___ Available records
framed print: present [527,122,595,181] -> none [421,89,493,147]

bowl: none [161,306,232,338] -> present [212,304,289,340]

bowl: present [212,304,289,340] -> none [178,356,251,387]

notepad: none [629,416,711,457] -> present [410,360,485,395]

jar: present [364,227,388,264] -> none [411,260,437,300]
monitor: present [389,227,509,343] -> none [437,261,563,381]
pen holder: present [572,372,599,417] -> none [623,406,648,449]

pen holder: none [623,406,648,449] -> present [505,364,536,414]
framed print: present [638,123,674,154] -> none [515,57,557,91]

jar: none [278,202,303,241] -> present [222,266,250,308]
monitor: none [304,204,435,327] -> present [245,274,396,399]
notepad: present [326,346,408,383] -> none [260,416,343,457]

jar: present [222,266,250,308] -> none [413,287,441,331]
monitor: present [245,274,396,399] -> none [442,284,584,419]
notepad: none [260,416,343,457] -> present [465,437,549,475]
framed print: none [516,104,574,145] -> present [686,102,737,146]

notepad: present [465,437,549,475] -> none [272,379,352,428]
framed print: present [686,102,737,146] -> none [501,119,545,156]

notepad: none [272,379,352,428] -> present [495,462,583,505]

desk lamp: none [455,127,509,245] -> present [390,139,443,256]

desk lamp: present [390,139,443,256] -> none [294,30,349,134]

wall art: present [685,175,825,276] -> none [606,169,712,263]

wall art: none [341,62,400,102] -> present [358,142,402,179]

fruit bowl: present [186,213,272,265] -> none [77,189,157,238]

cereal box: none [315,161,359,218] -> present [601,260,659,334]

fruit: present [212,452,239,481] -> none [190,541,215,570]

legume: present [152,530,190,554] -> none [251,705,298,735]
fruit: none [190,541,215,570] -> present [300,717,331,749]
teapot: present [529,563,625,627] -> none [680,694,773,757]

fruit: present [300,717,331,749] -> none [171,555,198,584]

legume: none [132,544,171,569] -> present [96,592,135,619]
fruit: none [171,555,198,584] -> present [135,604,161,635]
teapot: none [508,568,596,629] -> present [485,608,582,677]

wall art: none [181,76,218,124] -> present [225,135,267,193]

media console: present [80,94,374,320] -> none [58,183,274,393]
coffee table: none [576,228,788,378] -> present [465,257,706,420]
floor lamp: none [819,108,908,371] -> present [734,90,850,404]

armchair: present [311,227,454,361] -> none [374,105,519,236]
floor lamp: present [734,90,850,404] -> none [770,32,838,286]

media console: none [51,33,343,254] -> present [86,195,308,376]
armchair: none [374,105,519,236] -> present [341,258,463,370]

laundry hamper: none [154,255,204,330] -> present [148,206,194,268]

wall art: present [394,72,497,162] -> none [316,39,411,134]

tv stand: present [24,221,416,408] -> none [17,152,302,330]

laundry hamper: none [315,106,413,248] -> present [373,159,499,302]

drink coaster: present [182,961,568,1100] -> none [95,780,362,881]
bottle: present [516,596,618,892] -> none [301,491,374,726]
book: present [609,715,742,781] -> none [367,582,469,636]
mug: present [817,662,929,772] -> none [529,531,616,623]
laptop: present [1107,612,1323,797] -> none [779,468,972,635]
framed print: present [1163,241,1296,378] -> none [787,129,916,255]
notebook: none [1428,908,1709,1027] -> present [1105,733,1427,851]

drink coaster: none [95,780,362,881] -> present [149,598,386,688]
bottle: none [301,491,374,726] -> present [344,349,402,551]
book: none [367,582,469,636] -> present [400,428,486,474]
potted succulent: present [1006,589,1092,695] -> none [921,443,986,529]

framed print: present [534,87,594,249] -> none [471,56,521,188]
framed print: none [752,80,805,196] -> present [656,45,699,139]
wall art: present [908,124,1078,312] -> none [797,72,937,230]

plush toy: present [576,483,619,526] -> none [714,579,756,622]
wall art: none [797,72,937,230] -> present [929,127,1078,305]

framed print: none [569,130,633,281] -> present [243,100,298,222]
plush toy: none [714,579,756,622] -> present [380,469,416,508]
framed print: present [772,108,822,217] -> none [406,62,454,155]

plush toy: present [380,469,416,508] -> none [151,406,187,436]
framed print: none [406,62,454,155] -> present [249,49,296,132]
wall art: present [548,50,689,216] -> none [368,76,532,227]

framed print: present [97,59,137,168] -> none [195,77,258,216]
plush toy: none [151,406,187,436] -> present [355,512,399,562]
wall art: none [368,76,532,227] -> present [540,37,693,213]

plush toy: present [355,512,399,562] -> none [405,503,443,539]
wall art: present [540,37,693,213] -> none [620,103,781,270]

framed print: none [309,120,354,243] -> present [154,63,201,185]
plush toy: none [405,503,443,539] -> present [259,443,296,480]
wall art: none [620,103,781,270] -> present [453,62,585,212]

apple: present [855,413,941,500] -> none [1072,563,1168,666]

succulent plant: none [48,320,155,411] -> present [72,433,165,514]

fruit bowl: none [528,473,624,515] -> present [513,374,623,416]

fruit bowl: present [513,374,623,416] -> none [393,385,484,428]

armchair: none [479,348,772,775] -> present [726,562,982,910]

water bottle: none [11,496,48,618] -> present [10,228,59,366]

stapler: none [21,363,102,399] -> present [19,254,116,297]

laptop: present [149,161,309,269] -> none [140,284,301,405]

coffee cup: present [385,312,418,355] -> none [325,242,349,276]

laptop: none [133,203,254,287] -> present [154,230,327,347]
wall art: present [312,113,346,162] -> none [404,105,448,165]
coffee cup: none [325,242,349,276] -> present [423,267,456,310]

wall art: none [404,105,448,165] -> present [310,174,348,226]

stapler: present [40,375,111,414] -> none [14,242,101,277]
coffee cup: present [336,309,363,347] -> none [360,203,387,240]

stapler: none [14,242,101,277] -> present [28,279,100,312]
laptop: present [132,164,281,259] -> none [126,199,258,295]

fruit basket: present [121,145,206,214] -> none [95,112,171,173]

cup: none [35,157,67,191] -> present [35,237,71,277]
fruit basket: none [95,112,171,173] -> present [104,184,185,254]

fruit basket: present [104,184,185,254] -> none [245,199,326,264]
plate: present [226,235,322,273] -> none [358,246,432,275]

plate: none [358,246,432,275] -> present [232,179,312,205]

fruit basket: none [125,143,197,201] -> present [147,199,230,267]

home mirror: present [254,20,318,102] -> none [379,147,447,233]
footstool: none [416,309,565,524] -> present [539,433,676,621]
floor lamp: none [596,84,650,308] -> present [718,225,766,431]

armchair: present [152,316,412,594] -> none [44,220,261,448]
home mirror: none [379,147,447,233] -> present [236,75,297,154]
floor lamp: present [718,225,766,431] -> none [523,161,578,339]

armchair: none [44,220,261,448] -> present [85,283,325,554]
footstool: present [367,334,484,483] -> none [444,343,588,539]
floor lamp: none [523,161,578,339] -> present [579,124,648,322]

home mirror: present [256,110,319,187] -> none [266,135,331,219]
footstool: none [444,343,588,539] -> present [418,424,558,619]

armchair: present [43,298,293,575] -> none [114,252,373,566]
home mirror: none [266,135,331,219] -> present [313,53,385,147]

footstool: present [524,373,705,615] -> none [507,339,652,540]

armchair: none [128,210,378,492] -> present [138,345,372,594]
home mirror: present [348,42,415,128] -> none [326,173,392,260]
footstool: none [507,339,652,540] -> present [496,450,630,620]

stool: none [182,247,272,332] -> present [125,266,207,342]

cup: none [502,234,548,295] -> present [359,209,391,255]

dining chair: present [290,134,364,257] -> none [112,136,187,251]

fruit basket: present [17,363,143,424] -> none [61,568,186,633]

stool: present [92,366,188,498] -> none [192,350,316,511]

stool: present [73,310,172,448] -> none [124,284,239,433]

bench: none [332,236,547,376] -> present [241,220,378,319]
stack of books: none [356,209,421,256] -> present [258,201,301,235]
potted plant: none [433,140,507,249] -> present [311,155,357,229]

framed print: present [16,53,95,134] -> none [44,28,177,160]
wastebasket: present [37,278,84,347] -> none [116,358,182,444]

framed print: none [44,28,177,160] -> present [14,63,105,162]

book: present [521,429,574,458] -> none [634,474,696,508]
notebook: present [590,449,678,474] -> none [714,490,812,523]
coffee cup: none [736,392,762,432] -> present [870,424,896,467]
______
* [What you will do] Taking the records above, retype every line from the one with "fruit basket: present [104,184,185,254]" down to the one with "footstool: none [507,339,652,540]", exactly and with nothing else.

* [Written solution]
fruit basket: present [104,184,185,254] -> none [245,199,326,264]
plate: present [226,235,322,273] -> none [358,246,432,275]

plate: none [358,246,432,275] -> present [232,179,312,205]

fruit basket: none [125,143,197,201] -> present [147,199,230,267]

home mirror: present [254,20,318,102] -> none [379,147,447,233]
footstool: none [416,309,565,524] -> present [539,433,676,621]
floor lamp: none [596,84,650,308] -> present [718,225,766,431]

armchair: present [152,316,412,594] -> none [44,220,261,448]
home mirror: none [379,147,447,233] -> present [236,75,297,154]
floor lamp: present [718,225,766,431] -> none [523,161,578,339]

armchair: none [44,220,261,448] -> present [85,283,325,554]
footstool: present [367,334,484,483] -> none [444,343,588,539]
floor lamp: none [523,161,578,339] -> present [579,124,648,322]

home mirror: present [256,110,319,187] -> none [266,135,331,219]
footstool: none [444,343,588,539] -> present [418,424,558,619]

armchair: present [43,298,293,575] -> none [114,252,373,566]
home mirror: none [266,135,331,219] -> present [313,53,385,147]

footstool: present [524,373,705,615] -> none [507,339,652,540]

armchair: none [128,210,378,492] -> present [138,345,372,594]
home mirror: present [348,42,415,128] -> none [326,173,392,260]
footstool: none [507,339,652,540] -> present [496,450,630,620]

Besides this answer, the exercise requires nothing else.